Sheldon played the trumpet, sang, performed and was the sidekick and comedic foil on the Merv Griffin show. During the sixties he ventured further into television as an actor on such shows as Dragnet, The Girl With Something Extra, the Cara Williams Show and Run Buddy Run. He was also the voice used for “Conjunction Junction” and “I’m Just A Bill” on Schoolhouse Rock. He voice later appeared on such sitcoms as The Simpsons and Family Guy.
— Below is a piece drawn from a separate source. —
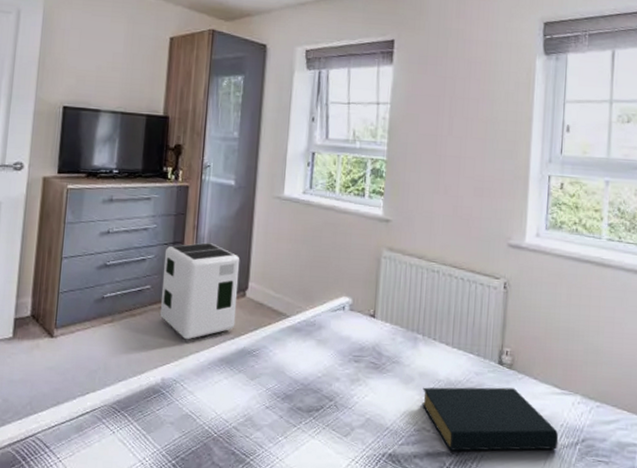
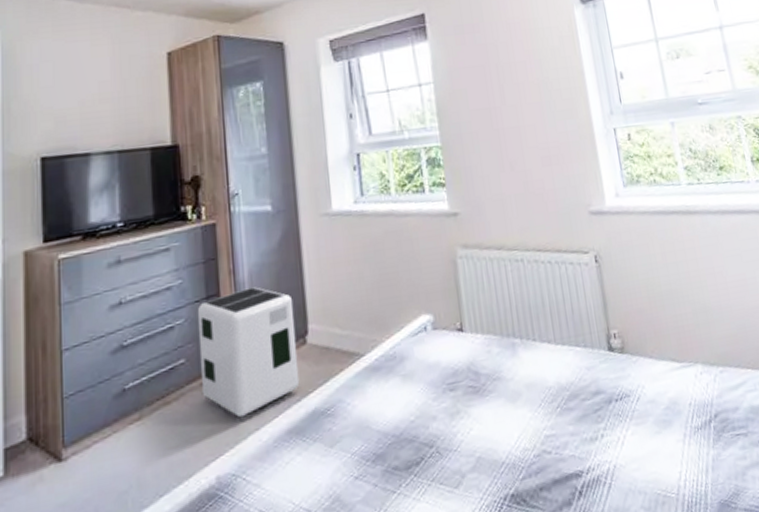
hardback book: present [422,387,559,451] -> none [533,375,692,470]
He has played with Jimmy Guiffre, Herb Geller, Mel Torme, Wardell Gray, Helen Humes, Gary Burton, June Christy, Rosemary Clooney and the big bands of Stan Kenton, Bill Berry, Tom Kubis and Benny Goodman.
Jack performed the trumpet solo for the theme song “The Shadow Of Your Smile” on the soundtrack of the 1965 movie, The Sandpiper, appeared in the Oscar-nominated documentary “Let’s Get Lost” about the life of fellow jazz trumpeter Chet Baker, performed a trumpet solo in the Coppola film “One From The Heart”, appeared as an ill-fated trumpeter in Radioland Murders, and is the subject of an award winning feature documentary, “Trying to Get God: The Jazz Odyssey of Jack Sheldon”. He continues to be an active performer of the bebop and cool jazz schools.